Authors: Kim England*, University of Washington
Topics: Political Geography, Gender, Economic Geography
Keywords: Domestic Work, Care, Labor, Activism, Feminist Geography
Session Type: Paper
Start / End Time: 3:20 PM / 5:00 PM
Room: Endymion, Sheraton, 8th Floor
Presentation File: No File Uploaded
Recently domestic workers have gained important legal rights and remarkable visibility – significant for an occupation with a history of being devalued and hidden behind the doors of private homes. Domestic workers experience exploitative wages and poor working conditions, and are more vulnerable than employees in conventional workplaces. They have long been represented as unorganizable. However, domestic workers have come together to create a new round of worker movements and sustained organizing within the United States and elsewhere.
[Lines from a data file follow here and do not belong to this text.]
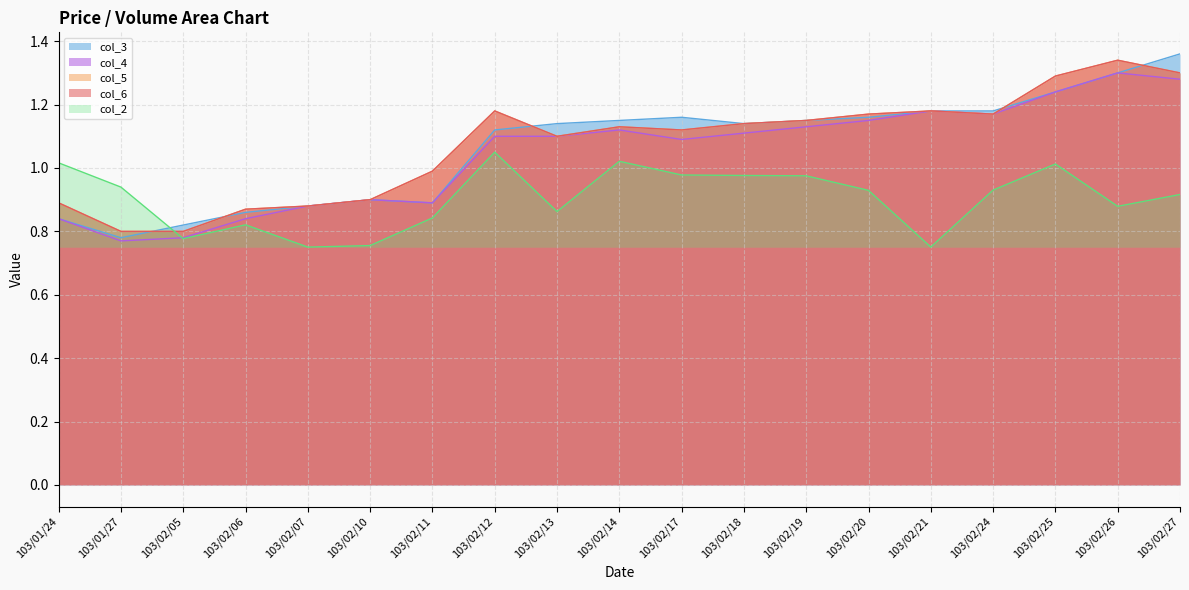

Is it true that col_6 equals 1.8 at 103/02/24?

False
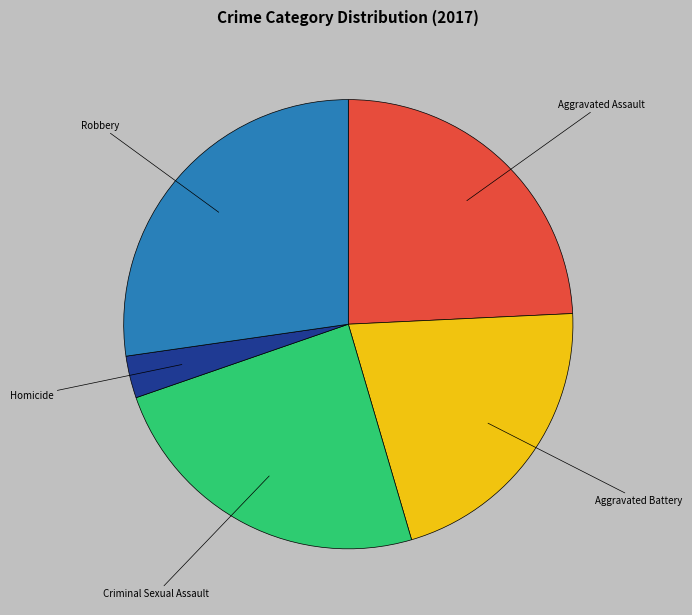

Between Aggravated Battery and Criminal Sexual Assault, which is larger?

Criminal Sexual Assault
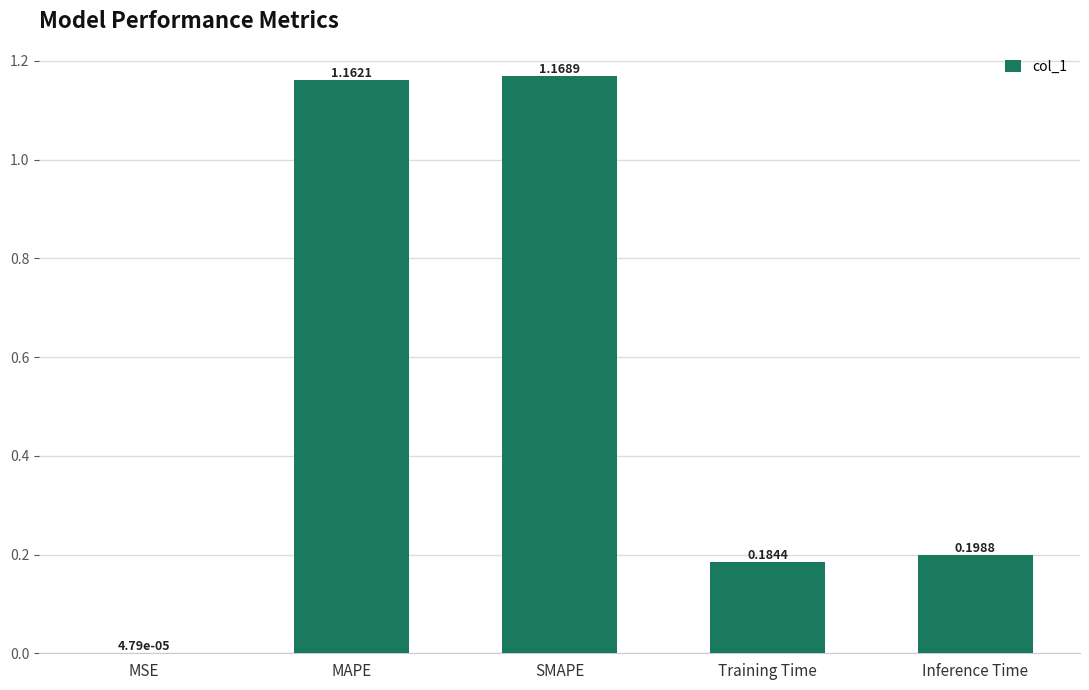

Which has a higher value, Training Time or SMAPE?

SMAPE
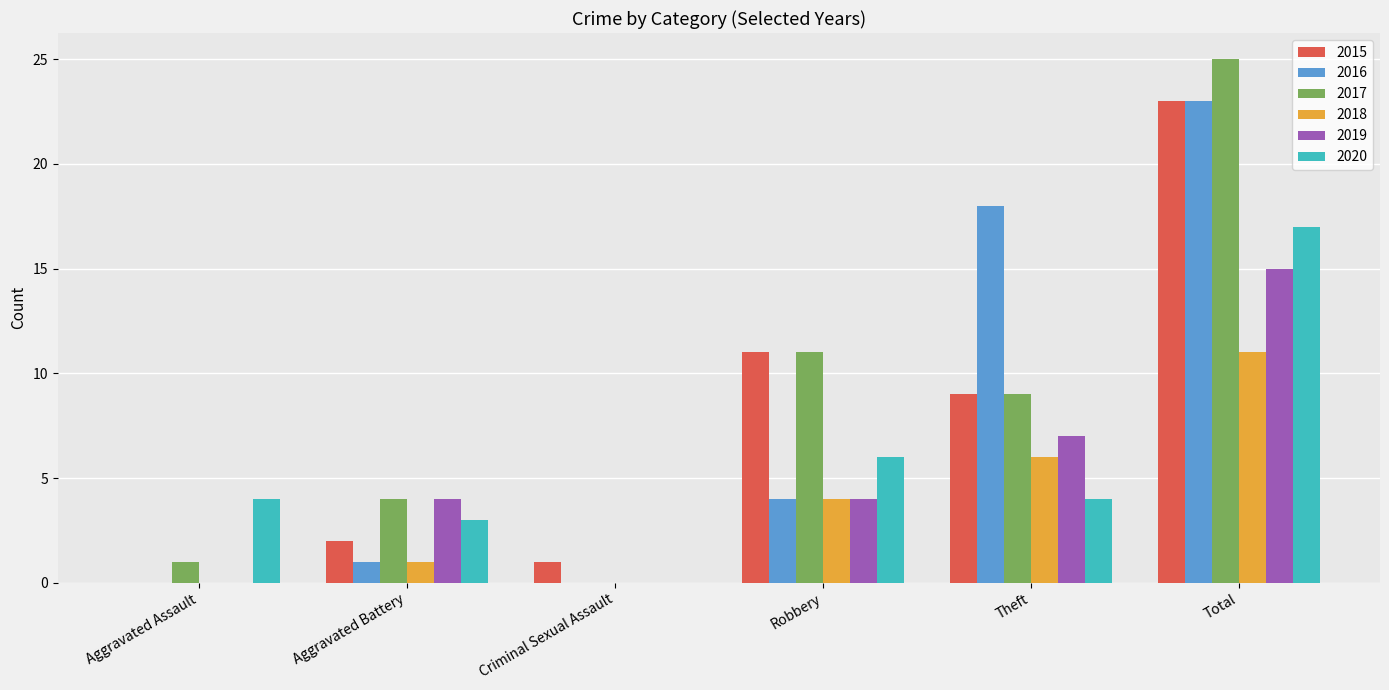

What is the maximum value for 2020?

17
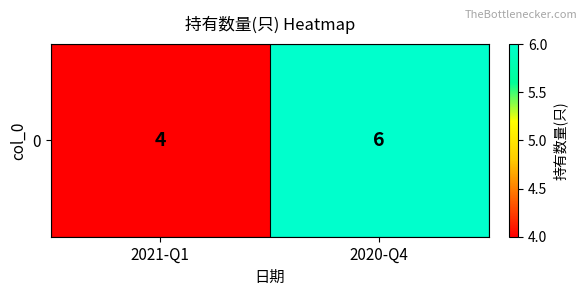

Reading right to left, transcribe all the data shown in this chart.

6	4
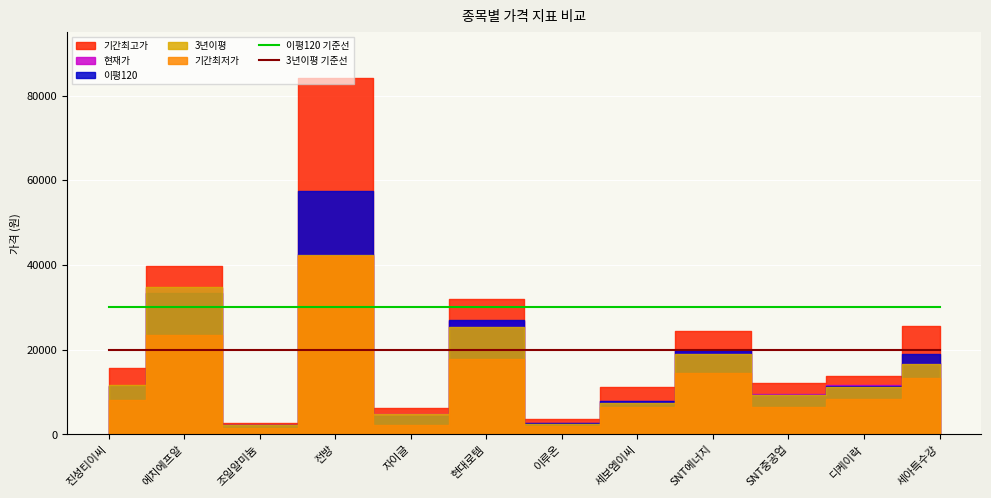

Which category has the lowest value across all series?

진성티이씨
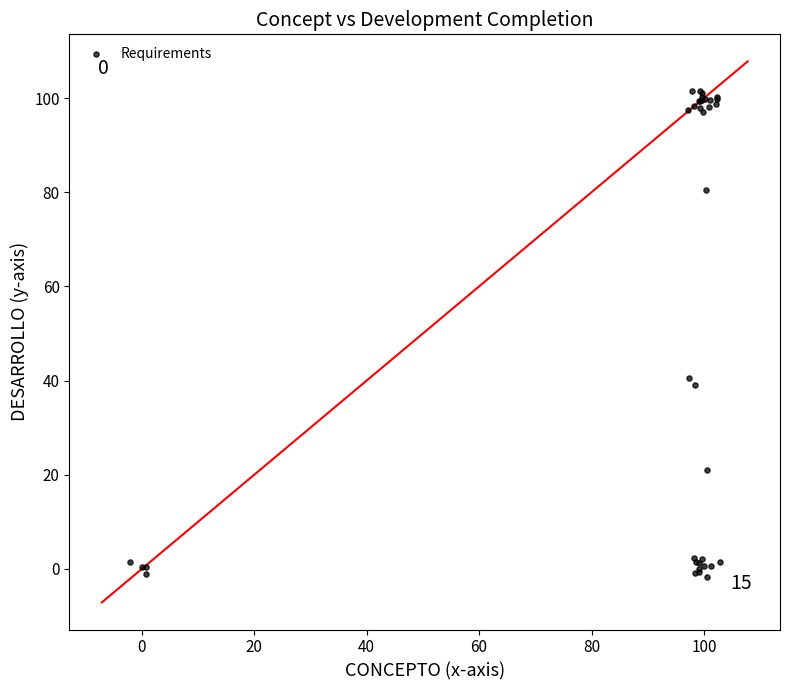

What Y value in the scatter plot is closest to 49?

40.5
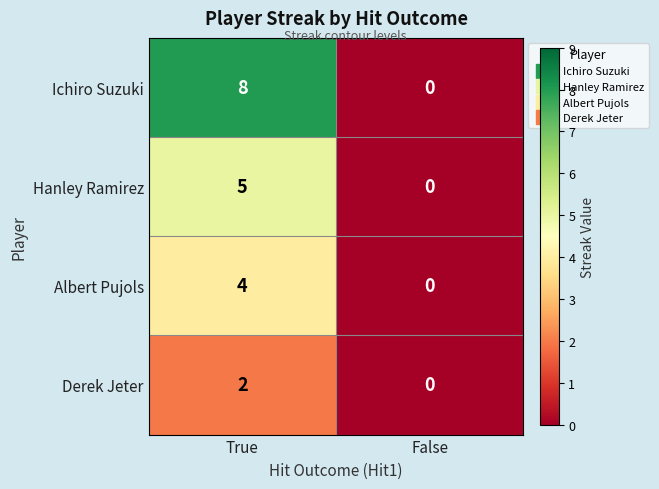

What is the maximum value for Albert Pujols?

4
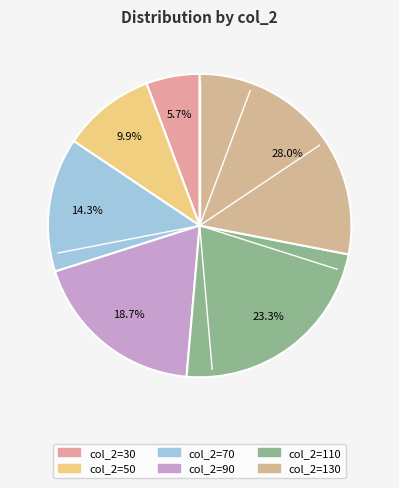

What is the largest slice in the pie chart?

130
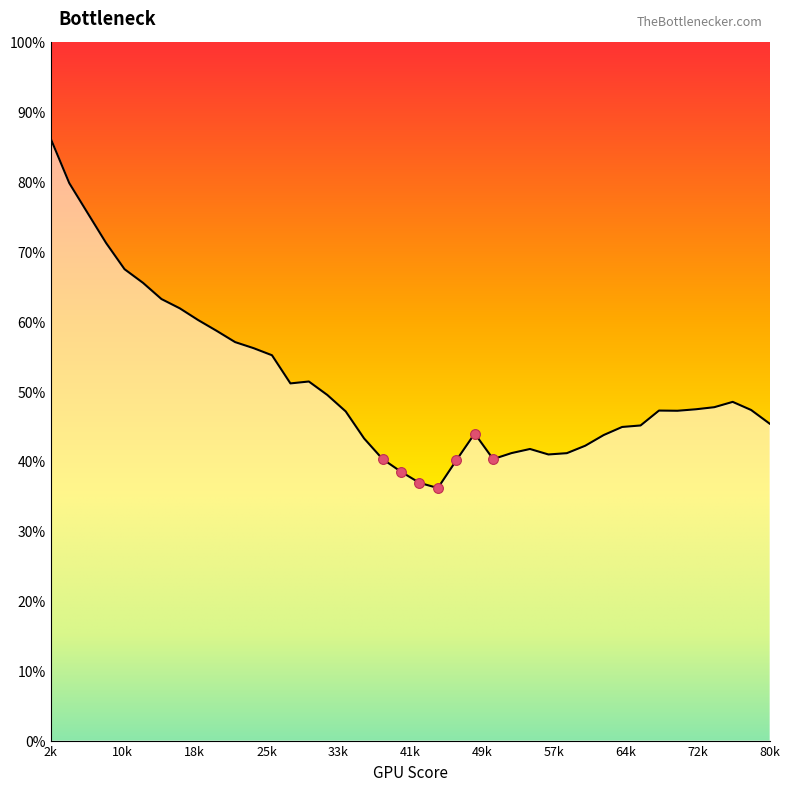

What is the maximum value shown in the chart?

86.2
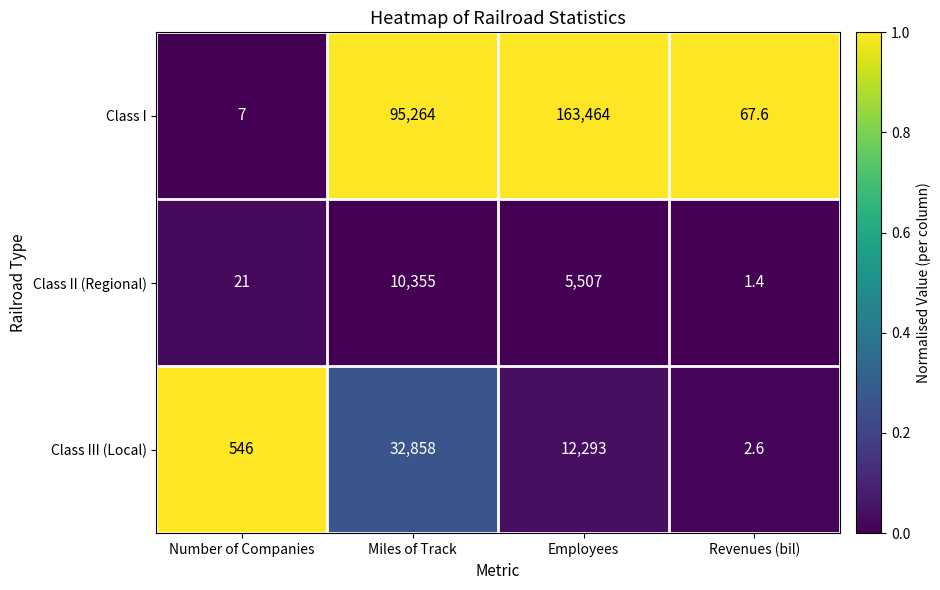

What is the spread (max minus min) of values at Number of Companies?

539.0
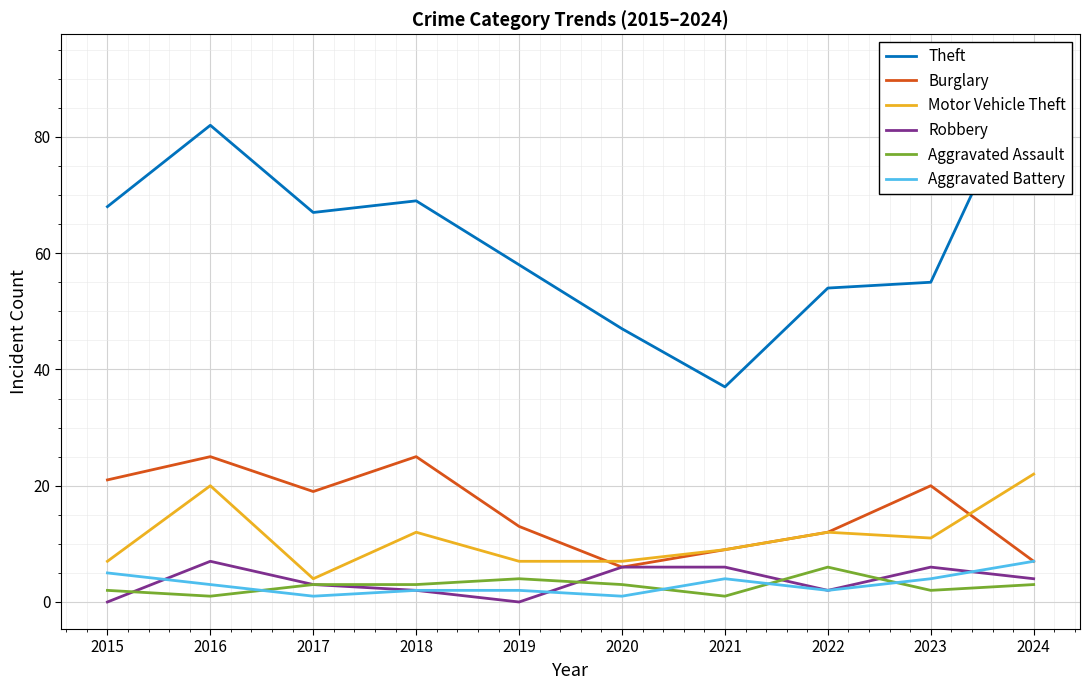

Which series has the largest total across all categories?

Theft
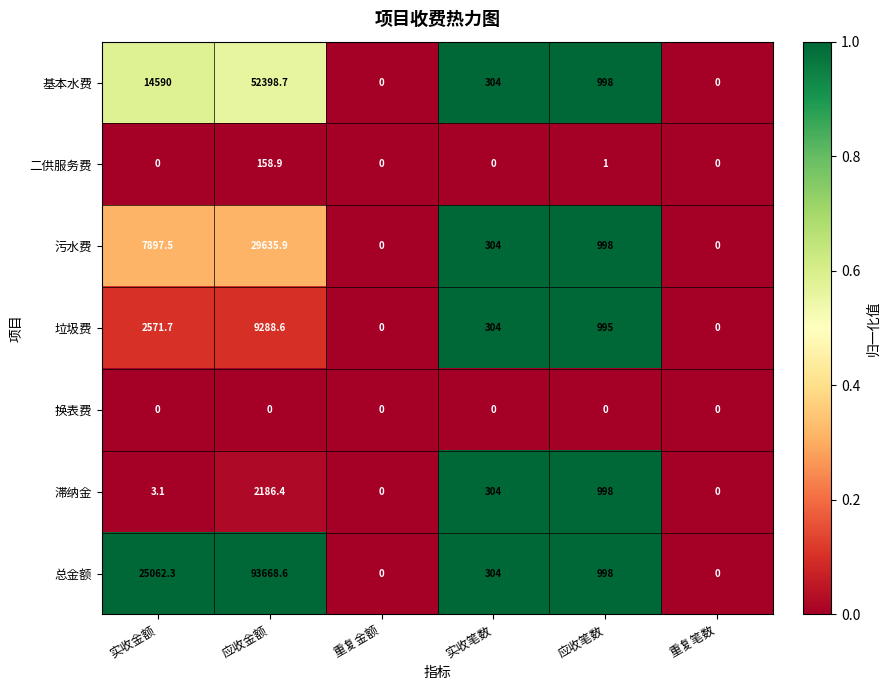

Between 实收金额 and 应收笔数, which series saw the biggest shift?

总金额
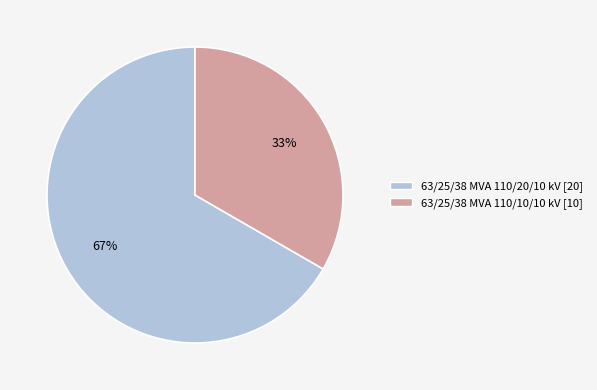

To the nearest percent, what percentage of the pie is 63/25/38 MVA 110/10/10 kV?

33%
I explore the recent emergence of campaigns associated with domestic workers in the US, notably the Domestic Workers' Bill of Rights, now enacted in a several states; and changes to the federal Fair Labor Standards Act. In an era of austerity, such activism problematizes the invisibility and continued devaluation of domestic work by explicitly calling for respect and recognition for domestic workers. They have become active and visible in the various efforts to gain coverage under labor legislation at the state and federal government levels, and their activism is distinctly spatial. Their strategies draw on a range of geographically embedded cultural, legal and political resources at the local, state and national levels, enabling opportunities to channel their energy into locations where success is most likely or where support is most needed with the goal of discursively and materially re-valuing paid domestic work.